Data entries:
[Start of section]

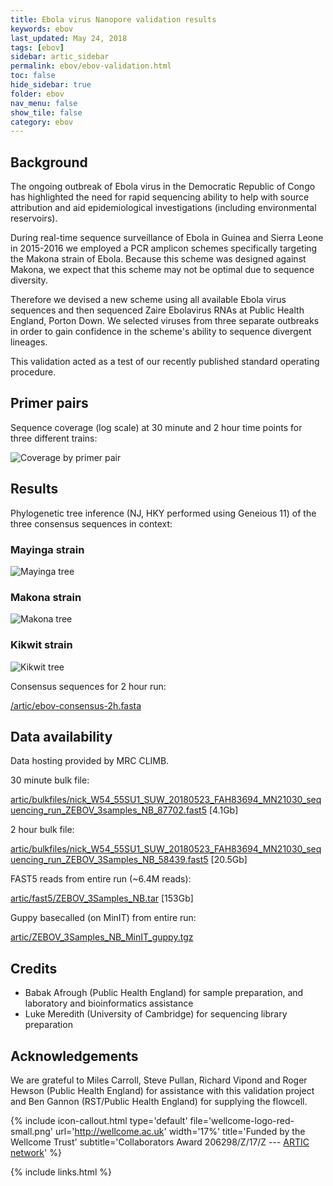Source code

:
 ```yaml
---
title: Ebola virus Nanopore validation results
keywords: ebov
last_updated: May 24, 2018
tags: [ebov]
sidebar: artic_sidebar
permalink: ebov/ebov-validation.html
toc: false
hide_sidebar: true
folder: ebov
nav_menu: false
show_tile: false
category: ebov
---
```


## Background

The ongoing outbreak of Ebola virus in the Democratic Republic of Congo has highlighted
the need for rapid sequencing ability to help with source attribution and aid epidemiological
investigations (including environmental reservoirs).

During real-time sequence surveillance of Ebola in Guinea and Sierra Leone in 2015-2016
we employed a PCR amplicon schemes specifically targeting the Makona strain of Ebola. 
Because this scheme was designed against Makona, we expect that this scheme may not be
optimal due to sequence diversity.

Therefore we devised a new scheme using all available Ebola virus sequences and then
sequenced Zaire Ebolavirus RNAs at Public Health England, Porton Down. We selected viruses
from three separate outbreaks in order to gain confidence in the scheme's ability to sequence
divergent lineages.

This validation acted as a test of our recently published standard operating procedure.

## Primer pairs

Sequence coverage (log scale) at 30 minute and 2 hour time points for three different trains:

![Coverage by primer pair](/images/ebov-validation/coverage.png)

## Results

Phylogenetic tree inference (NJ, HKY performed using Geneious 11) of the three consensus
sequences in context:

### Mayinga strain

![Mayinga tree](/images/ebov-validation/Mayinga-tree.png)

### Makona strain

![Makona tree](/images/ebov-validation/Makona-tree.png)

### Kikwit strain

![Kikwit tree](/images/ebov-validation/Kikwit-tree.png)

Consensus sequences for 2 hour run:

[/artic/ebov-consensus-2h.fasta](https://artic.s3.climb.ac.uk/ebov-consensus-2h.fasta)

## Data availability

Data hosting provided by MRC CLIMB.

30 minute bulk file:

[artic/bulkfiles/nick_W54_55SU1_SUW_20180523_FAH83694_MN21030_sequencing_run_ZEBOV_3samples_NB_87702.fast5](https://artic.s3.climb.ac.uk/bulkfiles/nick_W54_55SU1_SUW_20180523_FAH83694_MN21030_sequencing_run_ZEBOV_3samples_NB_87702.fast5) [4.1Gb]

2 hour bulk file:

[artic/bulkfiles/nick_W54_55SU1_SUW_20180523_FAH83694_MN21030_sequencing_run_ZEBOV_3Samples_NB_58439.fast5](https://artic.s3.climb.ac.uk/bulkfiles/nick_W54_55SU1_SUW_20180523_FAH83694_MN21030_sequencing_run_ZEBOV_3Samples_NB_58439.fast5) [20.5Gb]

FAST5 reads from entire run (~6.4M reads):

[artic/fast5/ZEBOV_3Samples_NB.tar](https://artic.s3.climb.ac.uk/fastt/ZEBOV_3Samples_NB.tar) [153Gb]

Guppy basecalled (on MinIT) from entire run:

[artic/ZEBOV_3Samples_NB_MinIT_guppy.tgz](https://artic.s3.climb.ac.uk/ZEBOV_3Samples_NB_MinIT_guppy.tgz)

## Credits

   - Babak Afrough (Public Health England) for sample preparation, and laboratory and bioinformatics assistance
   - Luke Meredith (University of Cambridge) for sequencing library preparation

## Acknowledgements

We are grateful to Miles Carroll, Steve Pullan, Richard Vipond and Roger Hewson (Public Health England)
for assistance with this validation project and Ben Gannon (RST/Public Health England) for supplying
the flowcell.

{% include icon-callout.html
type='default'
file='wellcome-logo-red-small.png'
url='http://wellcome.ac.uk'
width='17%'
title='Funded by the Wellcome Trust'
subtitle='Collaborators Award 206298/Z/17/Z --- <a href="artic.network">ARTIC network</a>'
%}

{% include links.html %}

[End of section]

» EXERCISE DIRECTIONS:
Could you set down exactly the lines above, from the one containing "url='http://wellcome.ac.uk'" through the last, including both and nothing else?

» ANSWER TO THE PROBLEM:
url='http://wellcome.ac.uk'
width='17%'
title='Funded by the Wellcome Trust'
subtitle='Collaborators Award 206298/Z/17/Z --- <a href="artic.network">ARTIC network</a>'
%}

{% include links.html %}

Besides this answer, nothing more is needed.